- _Article_

───

The stitchdown model Danners I have had for numerous years. A vibram sole replacement is around $75 to $100. The best deal is to send them back to Danner for reconditioning. Replacement sole packages start at $90. 

That being said I love my Danners, especially in inclement weather. They are all the stitchdown models. I do not have any of the new lightweight molded sole Danners. I do however, appreciate the lightweight boots. I think the key to extending their life is to rotate your footwear daily. Over a period of time I started making it a habit to have three or four pair of boots and never wear them day after day. If you find a certain boot that you really like get two or three pair and rotate them. When one pair gets beat up use it for nasty weather, dirty jobs or as a backup boot in your go bag or locker. If they are stitchdown Danners send them off to be reconditioned.


----------



## Patriot (Oct 31, 2009)

Robo, basically any Danner with uniform qualifications and a stitched on Vibram style sole. 

I've owned a desert hiking version of what's essentially the Workman GTX 6" for about 10 years now. I've had the sole replaced one time, which any shoe maker/repair guy will do for about $40 bucks. I also own the Talus GTX style, which used to be called something else, with non-replaceable sole and I've owned those for about 5 years and they're finally getting thin after wearing them every winter.

───

- _Short problem A_
Rewrite everything in the Danner boot thread from "The stitchdown model Danners" down to "to be reconditioned.", putting "stitched-down" wherever "stitchdown" appears.
- _Short problem B_
Extend the Danner boot thread by continuing on from its last sentence.

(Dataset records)
───

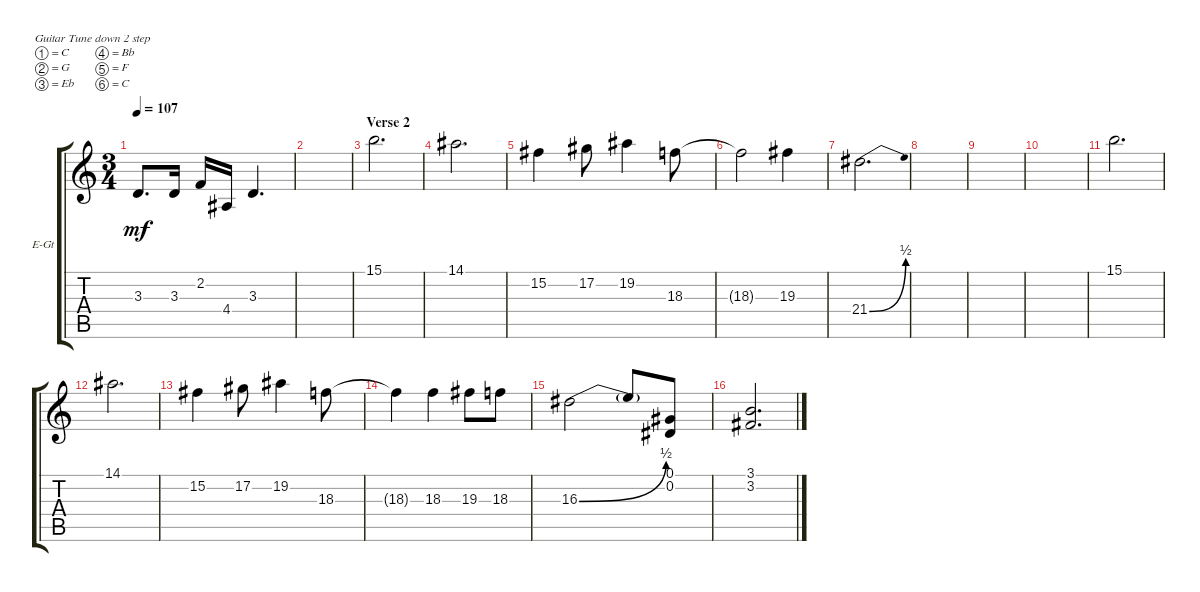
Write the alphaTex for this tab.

\defaultSystemsLayout 4
\bracketExtendMode groupsimilarinstruments
\firstSystemTrackNameOrientation horizontal
\otherSystemsTrackNameOrientation horizontal
\track ("Clean Guitar" "E-Gt") {instrument acousticgrandpiano}
\staff {score tabs}
\tuning (C4 G3 Eb3 Bb2 F2 C2)
\displaytranspose 8
\ts (3 4)
\tempo 107
\clef g2
\scale
0.333333
\ks c
3.3.8{d dy mf} 3.3.16 2.2.16 4.4.16 3.3.4{d} |
\scale
0.333333 |
\section ("" "Verse 2")
\scale
0.333333 15.1.2{d} |
\scale
0.333333 14.1.2{d} |
\scale
0.333333 15.2.4 17.2.8 19.2.4 18.3.8 |
\scale
0.333333 18.3{t}.2 19.3.4 |
\scale
0.333333 21.4{be (bend 0 0 52.199999999999996 2)}.2{d} |
\scale
0.333333 |
\scale
0.333333 |
\scale
0.333333 |
\scale
0.333333 15.1.2{d} |
\scale
0.333333 14.1.2{d} |
\scale
0.333333 15.2.4 17.2.8 19.2.4 18.3.8 |
\scale
0.333333 18.3{t}.4 18.3.4 19.3.8 18.3.8 |
\scale
0.333333 16.3{be (bend 0 0 52.199999999999996 2)}.2 16.3{t}.8 (0.1 0.2).8 |
\scale
0.333333 (3.1 3.2).2{d}
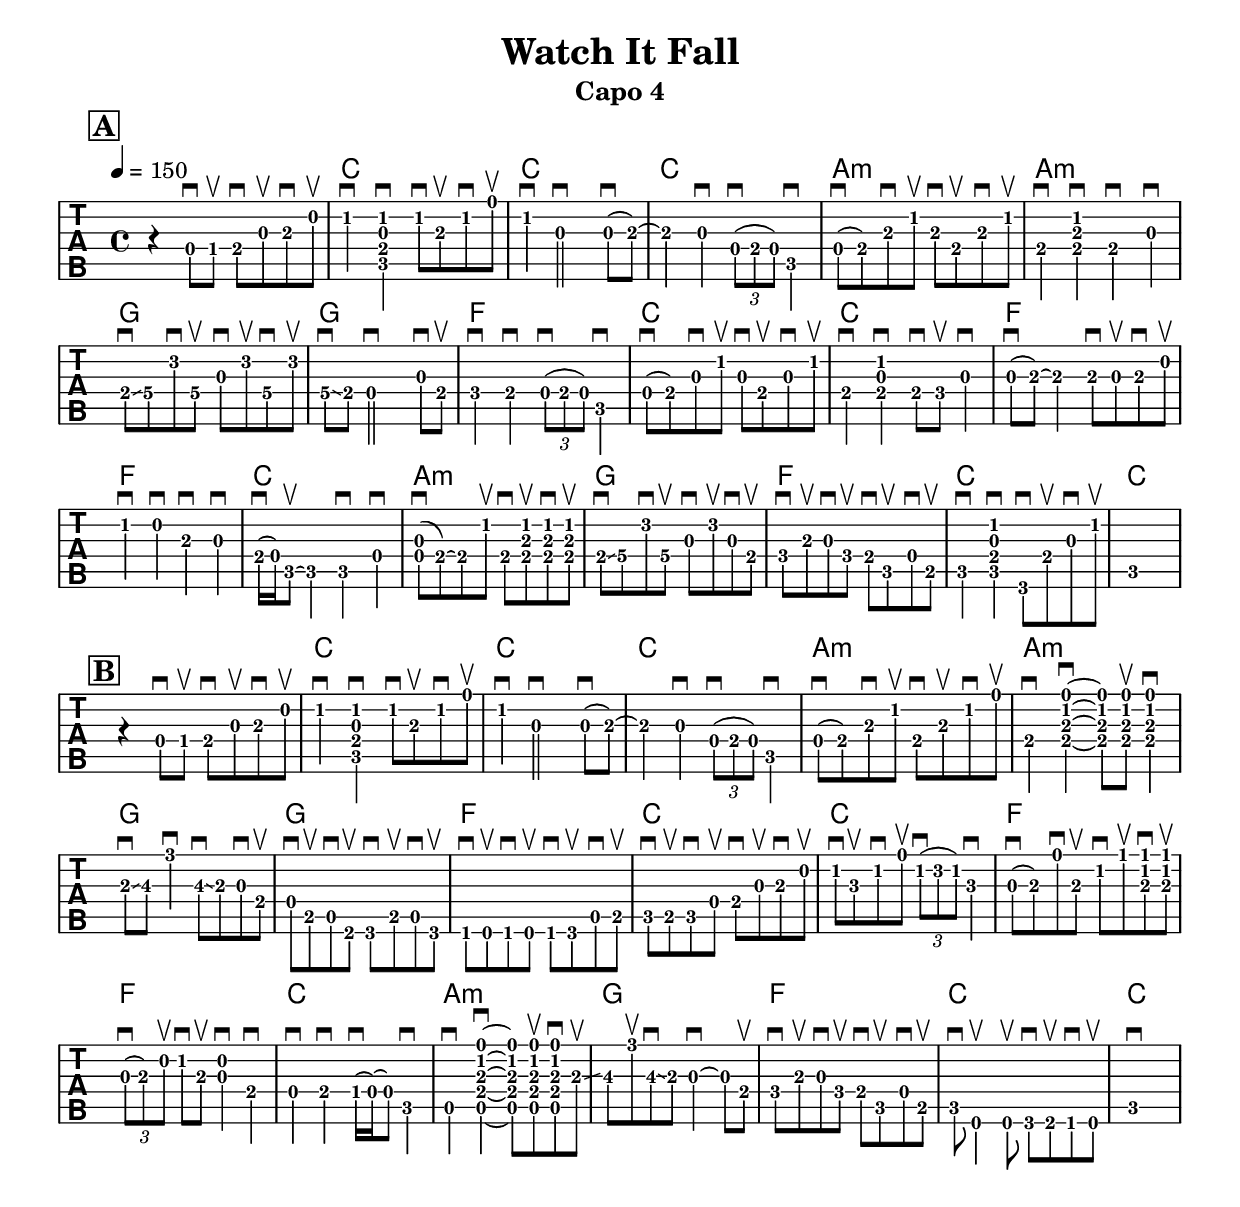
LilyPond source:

%
%
%
\version "2.23.2"
\include "english.ly"
\include "articulate.ly"
\header {
  title = "Watch It Fall"
  subtitle = "Capo 4"
  composer = ""
}

\layout {
  \context {
    \Score
    \omit BarNumber

  }
  indent = 0.0
  \override Voice.StringNumber.stencil = ##f
}

\include "predefined-guitar-fretboards.ly"

chord_music = {
  \time 4/4
  \chordmode  {
    s1 c c c a:m a:m g g f c c f f c a:m g f c c
    s1 c c c a:m a:m g g f c c f f c a:m g f c c
  }
}

music = {
  \clef moderntab
  \key d \major
  \time 4/4
  \stemDown
  \relative c {
    \override Score.RehearsalMark.stencil =
    #(make-stencil-boxer 0.15 0.3 ly:text-interface::print)
    \mark \default
    \override Beam.concaveness = #10000
    \set TabStaff.minimumFret = #0
    r4 d8 \downbow ef \upbow e \downbow g \upbow a \downbow b \upbow |
    c4 \downbow <c, e g c>4 \downbow c'8 \downbow a \upbow c \downbow e \upbow |
    c4 \downbow g2 \downbow g8 \downbow ( a) ~ a4 g4 \downbow \tuplet 3/2 {d8 \downbow ( e8 d8)} c4 \downbow |
    d8 \downbow ( e) a \downbow c \upbow a \downbow e \upbow a \downbow c \upbow |
    e,4 \downbow <e a c>4 \downbow e4 \downbow g4 \downbow |
    e8 \downbow  \glissando g\4 d' \downbow  g,\4 \upbow g \downbow  d'\upbow  g,\4 \downbow  d'\upbow |
    g,8\4 \downbow \glissando e d2 \downbow g8 \downbow e \upbow |
    f4 \downbow e4 \downbow \tuplet 3/2 {d8 \downbow ( e8 d8)} c4 \downbow |
    d8 \downbow ( e8) g \downbow c \upbow g \downbow e \upbow g \downbow c \upbow | 
    e,4 \downbow <e g c>4 \downbow e8 \downbow f \upbow g4 \downbow |
    g8 \downbow ( a8) ~ a4 a8 \downbow g \upbow a \downbow b \upbow | 
    c4 \downbow b4 \downbow  a4 \downbow g4 \downbow | 
    e16 \downbow ( d) c8 \upbow ~ c4 c4 \downbow d4 \downbow | 
    <d g>8 \downbow ( e8) ~ e8 c'8 \upbow e,8 \downbow <e a c> \upbow <e a c> \downbow <e a c> \upbow |
    e8 \downbow \glissando g\4 d'8 \downbow g,\4 \upbow g \downbow d' \upbow g, \downbow e \upbow | 
    f8 \downbow a \upbow g \downbow f \upbow e \downbow c \upbow d \downbow b \upbow | 
    c4 \downbow <c e g c>4 \downbow g8 \downbow e' \upbow g \downbow c \upbow | 
    c,1 |
    \break
    \mark \default
    r4 d8 \downbow ef \upbow e \downbow g \upbow a \downbow b \upbow |
    c4 \downbow <c, e g c>4 \downbow c'8 \downbow a \upbow c \downbow e \upbow |
    c4 \downbow g2 \downbow g8 \downbow ( a) ~ a4 g4 \downbow \tuplet 3/2 {d8 \downbow ( e8 d8)} c4 \downbow |
    d8 \downbow ( e) a \downbow c \upbow e, \downbow a \upbow c \downbow e \upbow |
    e,4 \downbow <e a c e>4 \downbow ~ <e a c e>8 <e a c e>8 \upbow <e a c e>4 \downbow |
    a8 \downbow \glissando b\3 g'4 \downbow b,8\3 \downbow \glissando a g\downbow e \upbow | 
    d \downbow b \upbow a \downbow fs \upbow g \downbow b \upbow a \downbow g \upbow |
    f8 \downbow e \upbow f \downbow e \upbow f \downbow g \upbow a \downbow b \upbow |
    c8 \downbow b \upbow c \downbow d \upbow e \downbow g \upbow a \downbow b \upbow |
    c8 \downbow bf \upbow c \downbow e \upbow \tuplet 3/2 { c( \downbow d c)} bf4 \downbow |
    g8 \downbow ( a) e' \downbow a, \upbow c \downbow f \upbow <a, c f> \downbow <a c f> \upbow |
    \tuplet 3/2 { g \downbow ( a) b \upbow} c8 \downbow a \upbow <g b>4 \downbow e4 \downbow |
    d4 \downbow e4 \downbow ef16 \downbow ( d16) ~ d8 c4 \downbow | 
    a4 \downbow <a e' a c e>4 \downbow ~ <a e' a c e>8 <a e' a c e>8 \upbow <a e' a c e>8 \downbow a' \upbow \glissando |
    b8\3 g'8 \upbow b,8\3 \downbow \glissando a g4 \downbow ~ g8 e8 \upbow |
    f8 \downbow a \upbow g \downbow f \upbow e \downbow c \upbow d \downbow b \upbow |
    c8 \downbow e,4 \upbow e8 \upbow g \downbow fs \upbow f \downbow e \upbow | c'1 \downbow 
  }
}


<<
  \new ChordNames {
    \chord_music
  }

  \new TabStaff  {
    \tabFullNotation
    \clef moderntab
    \tempo  4 = 150

    \music
  }
>>

\score {
  \new Staff \with {midiInstrument = "acoustic guitar (nylon)"}
  \unfoldRepeats \articulate
  \music
  \midi {
    \tempo 4 = 160
  }
}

───

- _Exercise result A_
The stitched-down model Danners I have had for numerous years. A vibram sole replacement is around $75 to $100. The best deal is to send them back to Danner for reconditioning. Replacement sole packages start at $90. 

That being said I love my Danners, especially in inclement weather. They are all the stitched-down models. I do not have any of the new lightweight molded sole Danners. I do however, appreciate the lightweight boots. I think the key to extending their life is to rotate your footwear daily. Over a period of time I started making it a habit to have three or four pair of boots and never wear them day after day. If you find a certain boot that you really like get two or three pair and rotate them. When one pair gets beat up use it for nasty weather, dirty jobs or as a backup boot in your go bag or locker. If they are stitched-down Danners send them off to be reconditioned.

- _Exercise result B_
I think it's difficult to match the great combination of features of the Danner's even though they're pricey.

http://www.danner.com/category/boots.do


----------



## bagman (Nov 1, 2009)

The Danner boots with traditional sewn on soles are very high quality but I would be a bit wary of their new cheaper models. I fellow LEO over her bought a pair (not sure which model, sorry) and was very disappointed in them, only lasted a few months IIRC.


----------



## Robocop (Nov 1, 2009)

Thank you very much for the replies and the link to Danners own site was a big help...thanks Patriot as I never thought to check there assuming I would have to go through a dealer.

I was shocked to find Danners own site showing several negative reviews on their new versions of their GTX and Striker series. I really liked that look and also liked the lightweight version of their new products. It seems as if almost every customer had problems with the eyelets falling apart and also had severe problems with the side zippers. It seems as if my excitement was for nothing and with so many negative comments on their own site I am passing on the boots I was going to purchase.

Now what it does look like is that Danner became famous on their Acadia as every single review on their site was great for this boot. There are no bad reviews at all and many claim to wear the boots for several years. It looks as if Danner may have tried to jump into the lightweight market and could not keep the same level of durability as in the Acadia....it is a hard act to follow.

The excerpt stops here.